Yeah! This is something I've been trumpeting for years. It's time agencies threw out timesheets and focused on the value they bring to their clients. You don't measure value in minutes or buckets of clips, but rather in terms of ideas.
Crispin Porter & Bogusky's bold deal with Haggar, struck last year, in which the agency took an equity stake as part of its compensation, stood out as a rare exception from the sad status quo of agencies selling ideas as if they were pork bellies to be traded by the ton. "We're in the intellectual-property business," Crispin's Jeff Hicks said at the time. "We don't sell time."
Ok, I get the value of time sheets in terms of measuring productivity and time spent on a clients business. But why over-emphasize it? Why not focus your talent on what really matters - Ideas!
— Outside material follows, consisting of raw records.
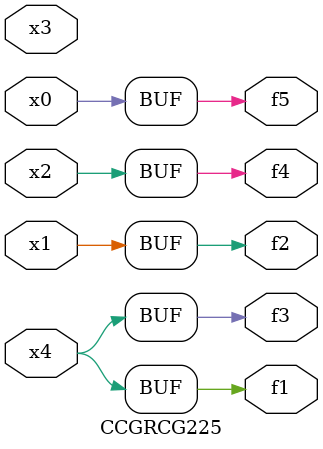
<source format=v>
module CCGRCG225(
	input x0, x1, x2, x3, x4,
	output f1, f2, f3, f4, f5
);
	assign f1 = x4;
	assign f2 = x1;
	assign f3 = x4;
	assign f4 = x2;
	assign f5 = x0;
endmodule

</source>
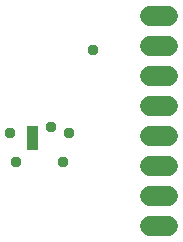
<source format=gbr>
G04 EAGLE Gerber X2 export*
%TF.Part,Single*%
%TF.FileFunction,Soldermask,Top,1*%
%TF.FilePolarity,Negative*%
%TF.GenerationSoftware,Autodesk,EAGLE,8.7.1*%
%TF.CreationDate,2018-04-13T05:08:31Z*%
G75*
%MOMM*%
%FSLAX34Y34*%
%LPD*%
%AMOC8*
5,1,8,0,0,1.08239X$1,22.5*%
G01*
%ADD10C,1.727200*%
%ADD11R,0.553200X0.553200*%
%ADD12C,0.959600*%


D10*
X174020Y36200D02*
X158780Y36200D01*
X158780Y61600D02*
X174020Y61600D01*
X174020Y87000D02*
X158780Y87000D01*
X158780Y112400D02*
X174020Y112400D01*
X174020Y137800D02*
X158780Y137800D01*
X158780Y163200D02*
X174020Y163200D01*
X174020Y188600D02*
X158780Y188600D01*
X158780Y214000D02*
X174020Y214000D01*
D11*
X56489Y103186D03*
X56489Y108186D03*
X56489Y113186D03*
X56489Y118186D03*
X61489Y103186D03*
X61489Y108186D03*
X61489Y113186D03*
X61489Y118186D03*
D12*
X45000Y90000D03*
X85000Y90000D03*
X40000Y115000D03*
X110000Y185000D03*
X75000Y120000D03*
X90000Y115000D03*
M02*

</source>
PR agencies are going to once again have to follow the lead of ad agencies (I fear) on this one - especially as communications continues to be transformed around content and participatory communications:
Agencies' moves into content creation -- such as Bartle Bogle Hegarty, New York's co-production last year of an MTV special that's set to become a TV show -- is another factor for rethinking traditional labor-based compensation models. Agencies might share syndication revenue or retain rights to creative content. When Crispin created a video game for Burger King, it was paid a fee in addition to what it is paid to create advertising, one executive said, although the agency does not receive a percentage of sales.
Update: My wife and Jesse inspired me to add to this post.
I bounced this off my wife last night and she made a very good point. What about all the tactical work that goes on inside a communications agency? Like it or not, lots of work that agencies do relates to block-and-tackle communications and not just the big idea. How do we charge for that? In this respect, counting the hours might make more sense.
So perhaps what we need is an overlay - where agencies can build and participate in the upside of idea generation (and by default the downside). Reflecting on this, perhaps what we need is more blended models rather than the one-size-fits-all model of today. I believe today's model kills "ideation" as an activity by confining it to the scope of billable hours. It also has the effect of nuking what I call "idea entrepreneurship" - the creation of ideas that transform business models and models.
Central to the tenet of "idea entrepreneurship" is that agencies co-invest with clients - they put up the hours and nouse, the client contributes products, services etc. The only agency I know of that is doing this today is Arnell Group. Measurement gets easy in when "idea entrepreneurship" is at play. Great ideas = Great dollars.